Klimagespräch mit dem Landesamt für Steuern und Finanzen

Mit den in regelmäßigen Abständen stattfindenden Klimagesprächen zwischen der Steuerberaterkammer des Freistaates Sachsen, dem Steuerberaterverband Sachsen e.V. und dem Landesamt für Steuern und Finanzen wird ein intensiver Dialog zu den aktuellen Problemen bei der Zusammenarbeit zwischen dem Berufsstand und der Finanzverwaltung gepflegt. Am 5. Mai 2022 kamen dazu erneut die Vertreter der drei Institutionen in Chemnitz zusammen. „Die Grundsteuerreform und die elektronische Kommunikation mit der Finanzverwaltung bildeten die Schwerpunktthemen dieses sehr konstruktiven Austausches“, würdigt Kammerpräsident Dirk Rose das Treffen. Bei der Grundsteuer ist im April der Versand der Schreiben der sächsischen Finanzverwaltung an die 2,5 Millionen Grundstückeigentümer gestartet und wird noch bis Mitte Juni andauern. Ab 1. Juli steht dann auch das Grundsteuerportal Sachsen online zu Verfügung. Um das Portal nutzen zu können, ist das im Anschreiben zur Grundsteuer vermerkte Aktenzeichen erforderlich. Häufig gestellte Fragen rund um die Grundsteuer werden von der Finanzverwaltung gesammelt und in einem FAQ-Katalog beantwortet. „Da die Vollmachtsdatenbank für die Grundsteuer nicht genutzt werden kann, wird allen Berufskollegen*innen empfohlen, sich eine gesonderte Vollmacht erteilen zu lassen.

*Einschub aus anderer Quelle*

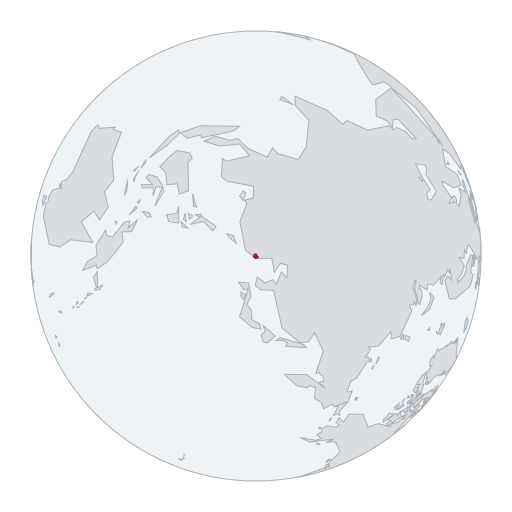 Shanghai on an orthographic globe, rotated 124°
{"feature_id": "CHN-1819", "entity_name": "Shanghai", "entity_type": "Municipality", "adm_level": 1, "iso_a3": "CHN", "parent_name": "China", "parent_adm1": "", "projection": "orthographic", "projection_center": [121.333, 31.266], "detail": "fine", "context": "on_globe", "style": "filled", "palette": "rose", "viewbox_px": 512, "rotation_deg": 124, "n_neighbors": 0, "source": "natural_earth", "source_scale": "10m", "svg_char_len": 12347}
<svg xmlns="http://www.w3.org/2000/svg" viewBox="0 0 512 512"><g transform="rotate(124 256 256)"><circle cx="256" cy="256" r="225" fill="#eef3f6" stroke="#a8b0b8"/><path d="M440.9,367.7L440.7,368.9L440.4,369.1L440.9,367.7ZM417.4,98.9L412.6,94.8L393.2,80.8L393.7,80.0L389.0,77.3L388.1,78.4L388.6,80.0L371.1,76.9L365.6,86.2L371.3,93.9L364.2,89.0L380.2,107.5L382.0,118.3L375.3,103.3L371.1,99.9L370.0,105.5L365.4,103.3L362.2,104.9L356.9,101.9L353.4,94.1L349.8,92.2L349.3,96.4L343.5,96.6L344.9,90.6L335.0,90.4L327.3,78.7L335.3,67.5L326.5,60.8L322.6,49.5L318.4,49.0L314.2,45.3L307.8,43.6L308.9,42.5L302.8,42.2L303.0,43.5L300.4,43.9L296.7,43.2L297.4,41.5L299.4,41.7L297.7,40.9L299.7,40.4L296.5,40.3L297.9,38.7L291.0,39.3L287.4,37.3L289.8,36.7L296.8,37.9L319.7,41.5L324.3,42.3L323.8,41.4L312.6,37.9L329.4,43.0L345.7,49.4L361.5,57.0L376.7,65.8L391.1,75.7L404.7,86.8L417.4,98.9ZM294.7,34.1L295.6,34.3L292.2,33.9L290.8,34.3L283.3,33.1L276.7,31.9L277.4,31.8L275.2,31.5L294.7,34.1ZM273.8,31.4L267.5,31.1L265.5,30.9L273.8,31.4ZM467.5,207.1L465.7,203.0L467.1,203.5L467.5,207.1ZM464.3,202.0L465.0,203.1L464.4,202.5L464.3,202.0ZM463.7,202.6L464.1,202.2L463.8,203.1L463.7,202.6ZM463.0,203.9L463.3,203.0L463.3,203.3L463.0,203.9ZM461.3,204.6L460.9,204.6L460.9,203.3L461.3,204.6ZM389.6,81.2L388.6,78.8L391.1,78.8L392.5,81.0L389.6,81.2ZM384.1,82.2L382.3,80.0L387.8,82.3L387.1,82.8L384.1,82.2ZM376.5,100.2L376.5,97.2L378.1,101.0L376.5,100.2ZM362.8,105.7L364.2,107.4L362.0,107.6L362.8,105.7ZM295.1,35.0L293.0,34.6L294.3,34.7L295.1,35.0ZM296.4,35.6L299.5,36.0L300.6,36.4L298.7,36.1L296.4,35.6ZM351.6,103.4L347.6,103.5L351.1,102.0L351.6,103.4ZM292.4,35.2L302.1,37.1L304.0,37.8L298.3,37.7L292.4,35.2ZM344.8,102.7L335.0,103.6L337.4,107.2L325.1,98.1L337.5,100.0L341.5,97.4L341.6,100.5L344.8,102.7ZM304.7,44.3L304.3,42.8L308.1,44.8L304.7,44.3ZM307.8,45.5L323.2,52.0L321.9,54.3L317.0,51.4L318.2,55.2L310.0,53.0L307.5,50.4L309.9,49.3L304.9,49.4L307.8,45.5ZM319.8,93.2L317.0,92.5L319.3,91.8L319.8,93.2ZM299.7,44.2L302.9,45.2L302.0,47.1L295.4,45.6L297.8,45.4L299.7,44.2ZM322.5,57.5L320.7,58.9L313.5,57.5L311.8,57.9L309.6,53.2L322.5,57.5ZM296.1,44.6L292.1,44.9L289.0,43.4L296.5,43.5L296.1,44.6ZM304.6,48.3L303.9,49.3L302.1,48.2L304.6,48.3ZM276.1,39.1L280.0,39.8L279.9,40.8L276.1,39.1ZM290.7,45.1L291.8,45.6L292.2,46.2L289.0,46.1L290.7,45.1ZM304.8,52.7L302.1,51.9L305.3,54.5L300.0,53.8L299.5,50.9L297.6,51.9L295.9,51.7L297.3,49.6L304.8,52.7ZM286.9,47.8L284.4,44.4L277.2,42.7L277.2,41.7L288.7,44.7L286.9,47.8ZM292.9,49.0L289.1,48.0L290.9,47.0L294.6,47.1L292.9,49.0ZM296.7,54.5L304.8,56.2L304.7,56.8L296.7,54.5ZM284.4,47.4L285.1,48.3L283.7,47.4L284.4,47.4ZM292.5,52.4L295.4,52.9L295.1,53.5L292.5,52.4ZM283.9,49.8L283.2,48.6L285.6,48.5L283.9,49.8ZM287.6,51.1L286.5,51.9L287.0,49.2L288.9,51.2L287.6,51.1ZM291.8,53.0L292.6,53.5L290.6,52.7L291.8,53.0ZM275.0,50.9L275.0,47.5L280.5,47.3L279.7,50.5L275.0,50.9ZM94.5,98.9L89.7,104.6L87.0,108.0L81.2,114.1L65.9,137.5L69.5,134.9L62.8,153.0L63.0,161.2L75.9,148.9L75.7,135.0L82.8,125.5L88.8,130.4L90.0,143.8L92.9,140.7L98.1,126.9L104.5,125.3L100.6,122.0L97.6,126.8L95.1,125.1L97.6,120.7L99.8,120.1L101.2,115.3L90.5,120.2L86.3,125.6L86.1,118.1L79.1,126.6L76.9,127.2L87.8,113.1L91.4,110.0L106.6,92.6L102.8,95.0L88.2,111.9L90.0,108.9L84.7,113.3L90.2,107.6L107.1,89.4L111.0,84.1L108.0,86.1L123.5,73.8L119.7,76.7L124.1,73.8L135.6,66.1L131.1,69.4L134.4,67.6L130.9,70.7L135.1,70.6L132.9,73.8L143.2,69.7L143.5,71.1L137.3,72.9L131.9,76.3L127.7,85.6L129.4,86.2L136.4,83.1L134.4,86.5L141.7,82.3L143.5,86.9L147.5,78.1L155.9,75.2L161.7,76.2L165.2,73.9L155.7,72.3L151.3,73.3L146.3,76.4L134.9,78.8L134.5,76.6L149.1,68.9L150.2,65.3L161.1,61.6L180.0,66.8L183.5,71.6L170.9,85.7L165.1,85.9L166.7,80.7L157.2,88.2L161.8,86.3L160.1,89.4L167.7,88.2L166.8,90.4L175.5,85.7L175.3,88.3L169.8,91.2L180.9,92.5L182.8,97.8L185.7,97.1L188.3,94.9L189.0,103.7L191.1,102.9L191.7,99.6L196.3,95.9L204.6,93.1L204.4,96.3L201.4,97.7L194.7,105.9L186.6,109.8L187.4,110.9L194.4,108.3L202.5,98.2L207.6,95.7L204.6,100.5L206.1,98.5L208.5,98.3L210.8,101.2L214.5,96.1L242.0,91.7L249.1,97.6L243.3,101.9L262.3,104.2L268.8,112.1L269.3,108.8L278.7,108.6L276.8,106.1L277.8,104.6L301.1,104.4L306.4,107.3L317.1,104.9L317.3,103.4L314.0,101.0L325.1,98.1L337.4,107.2L336.2,110.0L344.7,114.4L340.7,120.4L341.3,127.9L332.0,132.9L333.3,138.9L336.5,140.0L340.7,149.5L338.2,166.3L326.1,147.7L327.0,124.4L325.4,133.1L321.6,129.9L318.4,132.5L317.6,139.1L320.1,140.6L297.3,147.1L287.0,164.4L298.0,164.7L303.3,171.0L301.2,194.1L274.7,222.2L281.5,233.4L280.9,240.1L272.7,243.3L273.4,233.5L266.4,229.0L268.1,223.3L255.1,226.1L256.9,218.1L246.0,224.7L248.4,231.7L259.2,231.7L249.0,241.6L257.9,254.3L257.2,267.9L236.3,288.7L217.6,292.8L216.1,296.7L209.6,290.7L199.5,297.0L210.5,322.5L209.6,329.0L194.0,338.2L193.9,333.4L176.6,317.4L172.3,332.0L185.3,347.9L189.8,363.4L179.3,356.5L174.9,342.6L168.8,336.5L171.3,323.6L167.8,302.0L157.2,302.8L158.8,294.8L152.4,274.9L137.7,275.3L113.8,288.1L109.2,307.6L101.6,312.9L95.6,278.5L98.4,257.7L92.7,256.3L89.4,234.0L73.7,218.7L74.5,212.4L70.9,211.7L69.1,201.7L71.6,191.8L69.0,188.8L63.2,215.0L66.3,218.4L73.2,214.7L70.6,222.9L72.8,234.5L59.3,244.3L41.1,237.9L44.5,222.4L57.5,171.4L60.0,168.0L60.3,167.5L60.8,166.6L56.6,171.3L60.6,162.1L48.1,194.3L43.7,206.4L40.8,238.4L39.8,239.4L40.4,247.5L48.7,254.6L47.6,259.2L40.5,274.8L33.6,287.7L37.5,310.2L40.3,321.0L36.2,305.6L33.3,289.9L31.4,274.0L30.7,258.0L31.2,242.0L32.7,226.1L35.4,210.4L39.2,194.9L44.1,179.7L50.0,164.8L57.0,150.4L65.0,136.6L73.9,123.4L83.8,110.8L94.5,98.9ZM86.1,167.0L90.3,175.4L97.6,162.5L99.9,164.9L101.5,159.9L98.1,161.6L103.5,148.8L108.7,149.7L112.9,145.1L111.6,142.1L101.3,142.8L93.5,160.7L88.6,162.7L86.1,167.0ZM155.8,56.0L151.7,58.3L148.6,59.4L151.4,56.9L155.8,55.2L155.8,56.0ZM146.5,61.5L160.3,55.4L159.2,57.3L157.5,57.2L155.3,59.0L152.0,59.4L137.5,67.7L133.8,69.3L140.9,63.0L140.6,63.9L144.6,61.3L146.5,61.5ZM197.6,41.9L203.5,40.8L193.3,46.0L188.9,46.6L191.4,43.7L198.0,41.4L197.6,41.9ZM280.6,35.2L283.6,35.4L283.4,35.7L280.7,35.8L280.6,35.2ZM277.9,39.3L267.6,34.9L270.4,34.8L260.9,33.1L264.7,32.3L270.7,33.3L266.5,31.8L273.5,32.4L269.8,31.5L282.8,33.9L288.9,34.9L280.7,34.0L277.0,34.6L277.3,35.1L282.5,37.7L293.8,40.6L292.0,42.2L287.7,42.6L284.7,42.1L286.8,41.1L281.3,41.2L282.1,39.4L277.9,39.3ZM238.5,53.3L242.2,51.1L231.3,53.5L232.0,50.7L230.7,51.1L228.4,49.4L223.3,48.3L224.7,47.1L222.1,47.2L220.5,46.3L217.4,46.1L218.8,44.1L215.1,43.9L217.9,43.1L211.2,43.3L216.8,42.3L215.3,41.4L210.6,42.9L225.8,34.9L227.8,33.3L226.4,32.8L236.2,31.8L243.7,31.9L248.8,33.3L245.5,35.4L250.5,34.9L250.4,35.8L246.5,35.8L252.5,36.5L251.4,37.4L255.9,40.3L265.3,41.4L267.2,42.7L262.9,42.8L267.8,44.2L261.1,45.4L262.3,46.5L256.9,49.1L248.0,49.0L250.0,50.4L246.0,52.8L238.5,53.3ZM273.3,51.5L262.5,51.4L257.6,50.1L269.1,46.2L268.9,45.0L276.1,43.1L283.0,45.3L280.3,45.6L279.3,46.4L277.5,45.4L278.2,46.8L274.5,47.4L274.1,48.8L270.7,48.3L273.3,51.5ZM88.2,107.5L86.9,109.5L85.7,111.8L82.4,114.9L88.2,107.5ZM99.6,95.0L99.0,96.0L93.7,100.9L95.1,99.1L99.6,95.0ZM103.2,92.7L99.4,95.7L102.3,93.0L103.2,92.7ZM137.3,73.8L137.2,75.0L135.4,76.0L133.4,76.4L137.3,73.8ZM206.2,62.0L209.1,60.4L210.2,60.7L218.2,59.1L218.3,61.3L213.5,63.2L206.2,62.0ZM73.3,149.1L70.6,149.5L71.7,146.8L72.4,147.2L73.3,149.1ZM74.7,131.0L72.2,136.9L73.8,131.8L74.7,131.0ZM207.6,64.1L210.9,63.1L208.9,64.9L207.6,64.1ZM218.8,63.0L217.2,64.9L219.2,61.4L218.8,63.0ZM48.7,344.2L45.3,335.2L46.8,336.4L46.3,331.2L50.6,343.6L58.7,364.8L48.7,344.2ZM246.8,403.2L253.8,404.5L253.6,405.3L246.8,403.2ZM239.5,399.7L247.4,400.6L238.2,401.3L239.5,399.7ZM250.5,401.0L258.6,400.0L262.1,398.8L261.5,400.5L250.5,401.0ZM234.1,399.2L205.6,394.9L194.5,390.6L196.9,388.0L214.9,391.9L234.1,399.2ZM196.1,387.7L179.3,375.2L157.6,342.2L165.3,344.9L188.3,367.2L186.8,369.7L196.9,378.9L196.1,387.7ZM237.3,377.5L235.7,385.6L219.8,382.9L212.7,380.4L207.7,368.8L210.5,363.7L216.3,364.8L239.6,348.5L247.6,354.2L240.2,361.6L246.8,369.8L237.3,377.5ZM109.8,309.8L113.0,323.7L109.1,323.8L109.8,309.8ZM249.7,335.6L239.8,343.4L249.0,332.6L249.7,335.6ZM255.4,325.0L255.7,329.6L252.1,324.8L255.4,325.0ZM215.3,303.1L209.1,303.0L209.3,299.7L217.3,297.9L215.3,303.1ZM256.6,279.4L255.4,289.2L253.9,292.4L251.6,286.2L256.6,279.4ZM213.1,85.7L201.8,85.0L193.7,86.9L189.3,91.3L190.7,85.3L203.1,82.3L213.1,85.7ZM238.4,90.4L242.3,87.2L243.9,89.2L243.2,90.2L238.4,90.4ZM238.4,88.0L237.0,83.1L241.3,81.7L241.6,85.8L238.4,88.0ZM221.8,72.5L218.5,72.0L220.2,70.5L221.8,72.5ZM387.8,438.1L390.0,436.9L383.6,441.6L374.8,447.4L366.9,451.9L387.8,438.1ZM324.3,465.7L323.9,462.9L333.2,460.8L329.5,464.1L324.3,465.7ZM393.9,433.4L399.6,428.3L401.7,424.7L401.2,427.2L405.8,423.9L391.9,435.5L393.9,433.4ZM289.3,454.8L245.4,462.2L235.5,460.4L237.6,457.1L227.9,444.7L231.0,445.3L228.5,436.7L254.2,430.9L272.6,416.3L287.4,417.5L298.3,405.8L313.7,406.0L309.3,415.3L325.5,420.0L336.0,398.8L346.2,418.7L358.2,423.6L362.0,434.0L341.8,454.5L329.9,459.6L327.5,458.8L322.5,461.0L314.7,461.5L310.0,457.1L305.1,459.2L309.7,454.7L302.8,458.9L298.5,455.8L289.3,454.8ZM399.5,402.9L401.8,402.5L405.5,404.1L401.8,405.1L399.5,402.9ZM434.9,375.4L436.0,376.1L433.6,378.1L434.9,375.4ZM440.4,369.1L437.6,371.7L440.9,367.7L440.4,369.1ZM411.6,387.0L412.7,387.7L411.8,388.6L411.6,387.0ZM410.6,387.0L412.0,384.4L411.8,386.5L410.6,387.0ZM399.3,379.6L400.7,378.1L401.4,378.8L399.3,379.6ZM264.2,405.2L273.9,399.5L279.3,399.2L264.2,405.2ZM397.2,377.9L393.7,378.7L394.0,377.4L397.2,377.9ZM397.4,375.0L397.0,373.5L399.3,376.7L397.4,375.0ZM390.6,373.1L394.9,375.0L390.1,373.6L390.6,373.1ZM388.0,374.2L384.8,373.6L385.0,373.0L388.0,374.2ZM352.8,383.2L364.6,391.5L355.2,392.8L344.7,387.9L336.7,394.7L318.5,395.2L322.6,391.2L320.1,385.7L301.4,384.0L297.6,380.2L304.2,377.6L292.0,374.6L305.3,372.7L310.9,380.5L318.5,374.0L331.7,374.7L344.7,376.2L355.3,380.6L352.8,383.2ZM305.5,390.0L307.9,389.9L305.8,392.3L305.5,390.0ZM378.8,370.7L383.4,373.4L382.8,374.5L380.6,374.4L378.8,370.7ZM357.7,379.0L369.0,370.8L371.7,370.4L364.2,378.9L357.7,379.0ZM366.2,367.0L371.5,367.0L374.4,370.2L373.3,371.4L366.2,367.0ZM278.2,382.7L277.7,384.9L274.3,383.0L278.2,382.7ZM282.7,381.5L293.1,384.0L281.7,383.4L282.7,381.5ZM251.5,372.1L254.4,377.6L263.9,374.9L256.7,379.3L263.2,388.2L261.1,391.2L254.6,381.6L252.5,390.9L248.3,390.4L245.9,382.1L250.1,372.4L254.2,368.5L271.3,367.8L251.5,372.1ZM282.5,375.1L279.8,368.9L281.9,364.8L284.8,368.1L282.5,375.1ZM271.9,353.3L264.9,345.5L258.3,347.9L271.8,338.3L276.3,347.4L271.9,353.3ZM266.2,336.6L260.1,338.7L266.6,333.0L266.2,336.6ZM258.6,336.1L258.1,330.7L262.9,331.8L258.6,336.1ZM269.4,337.0L270.9,328.1L273.2,333.5L269.4,337.0ZM256.7,318.6L266.5,328.2L253.3,323.4L253.7,305.8L259.4,305.8L256.7,318.6ZM294.4,248.3L293.5,243.0L298.9,242.1L298.0,245.9L294.4,248.3ZM315.7,235.6L300.1,240.2L287.4,244.3L290.9,246.9L287.4,255.6L282.5,247.1L291.9,237.8L301.4,236.3L303.6,229.0L311.0,224.2L310.4,215.0L313.9,211.1L317.3,219.2L315.7,235.6ZM309.8,211.1L311.6,195.2L321.5,197.7L323.3,201.7L318.3,207.8L313.4,206.1L309.8,211.1ZM314.9,192.2L310.2,190.5L302.8,167.1L303.7,163.0L314.5,181.2L310.6,180.8L310.7,186.3L314.9,192.2ZM317.5,94.2L317.0,92.6L319.2,94.1L317.5,94.2ZM276.5,103.2L278.2,101.4L280.7,102.9L276.5,103.2ZM284.2,97.5L280.2,97.0L284.5,96.1L284.2,97.5ZM271.2,96.5L278.6,96.2L271.5,98.4L271.2,96.5Z" fill="#d9dde1" stroke="#a8b0b8" stroke-width="1"/><path d="M256.0,255.1L256.3,255.3L256.7,255.6L257.0,255.7L257.1,255.8L257.3,255.9L257.5,256.2L257.8,256.7L258.1,257.1L258.2,257.4L258.1,257.5L257.9,257.6L257.6,257.6L257.4,257.6L257.0,257.7L256.7,257.8L256.4,257.9L256.3,258.0L256.1,258.2L255.8,258.3L255.8,258.1L255.7,258.1L255.6,257.9L255.4,257.9L255.2,257.7L255.1,257.8L254.9,257.7L254.8,257.4L254.8,257.2L254.7,257.0L254.5,256.8L254.5,256.7L254.4,256.6L254.5,256.5L255.0,256.5L255.1,256.4L255.1,256.1L255.2,255.9L255.3,256.0L255.3,255.9L255.4,255.7L255.5,255.3L255.5,255.2L255.8,255.1L256.0,255.1L256.0,255.1ZM257.7,254.7L258.0,254.8L258.2,255.1L257.9,255.2L257.7,255.3L257.5,255.2L257.3,255.1L257.2,255.1L256.9,255.0L256.7,254.9L256.2,254.6L255.9,254.5L255.9,254.4L255.6,254.1L255.5,253.9L255.8,253.7L256.0,253.8L256.3,253.9L256.5,254.0L256.8,254.2L256.9,254.3L257.0,254.4L257.1,254.5L257.3,254.6L257.7,254.7ZM257.4,255.6L257.5,255.6L257.5,255.8L257.4,255.7L256.9,255.4L257.0,255.3L257.3,255.5L257.4,255.6ZM257.7,255.6L257.8,255.6L257.8,255.8L257.7,255.9L257.5,255.6L257.7,255.6Z" fill="#f43f5e" stroke="#9f1239" stroke-width="1.5"/></g></svg>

Sie gilt dann auch als Nachweis für berechtigtes Interesse zur Grundbucheinsichtnahme“, berichtet Anja Kellner, Mitglied des Vorstandes der Steuerberaterkammer Sachsen. Der Themenkomplex der elektronischen Kommunikation mit der Finanzverwaltung gestaltet sich vielschichtig. „Allen Berufskollegen*innen sind sich der Dringlichkeit bewusst. Jedoch müssen die technischen Möglichkeiten zur verschlüsselten Email-Kommunikation zwischen Steuerberatern*innen und der Finanzverwaltung in beide Richtungen geprüft sein und sicher funktionieren. Hier gibt es noch Handlungsbedarf“, stellt Vorstandsmitglied Hendrik Sebastian fest.